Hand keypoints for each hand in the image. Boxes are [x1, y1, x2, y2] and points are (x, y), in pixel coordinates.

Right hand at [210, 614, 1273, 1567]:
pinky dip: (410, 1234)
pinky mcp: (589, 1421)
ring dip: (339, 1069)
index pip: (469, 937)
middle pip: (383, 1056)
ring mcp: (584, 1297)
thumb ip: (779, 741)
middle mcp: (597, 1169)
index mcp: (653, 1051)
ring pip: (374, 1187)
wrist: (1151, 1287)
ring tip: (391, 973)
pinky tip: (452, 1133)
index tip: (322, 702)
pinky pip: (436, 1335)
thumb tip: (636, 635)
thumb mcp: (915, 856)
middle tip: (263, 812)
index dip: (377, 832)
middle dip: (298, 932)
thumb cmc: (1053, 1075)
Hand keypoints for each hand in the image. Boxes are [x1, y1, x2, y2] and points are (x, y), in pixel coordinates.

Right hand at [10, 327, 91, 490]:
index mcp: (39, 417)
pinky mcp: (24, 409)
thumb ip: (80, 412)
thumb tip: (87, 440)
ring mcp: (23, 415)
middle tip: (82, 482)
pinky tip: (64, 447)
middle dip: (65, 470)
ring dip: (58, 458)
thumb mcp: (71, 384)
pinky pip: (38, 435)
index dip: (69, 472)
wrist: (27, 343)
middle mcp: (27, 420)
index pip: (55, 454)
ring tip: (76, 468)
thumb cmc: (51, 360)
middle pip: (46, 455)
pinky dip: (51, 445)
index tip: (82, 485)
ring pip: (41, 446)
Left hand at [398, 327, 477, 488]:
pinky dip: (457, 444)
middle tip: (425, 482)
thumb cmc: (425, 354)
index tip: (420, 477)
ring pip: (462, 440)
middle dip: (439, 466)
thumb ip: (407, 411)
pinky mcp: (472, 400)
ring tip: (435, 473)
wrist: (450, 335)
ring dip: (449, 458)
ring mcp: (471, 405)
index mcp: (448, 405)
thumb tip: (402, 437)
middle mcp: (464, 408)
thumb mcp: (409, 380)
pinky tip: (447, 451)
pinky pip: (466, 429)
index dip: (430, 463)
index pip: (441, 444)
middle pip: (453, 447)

━━━━━━━━━━━━━━━━━━━━━━━━━━━━━━

PROBLEM TO SOLVE
Show every line of the records above that contains the word "hand".

RESPONSE BOX
Hand keypoints for each hand in the image. Boxes are [x1, y1, x2, y2] and points are (x, y), in pixel coordinates.
Right hand at [210, 614, 1273, 1567]:
Hand keypoints for each hand in the image. Boxes are [x1, y1, x2, y2] and points are (x, y), in pixel coordinates.
Right hand at [10, 327, 91, 490]:
Left hand at [398, 327, 477, 488]:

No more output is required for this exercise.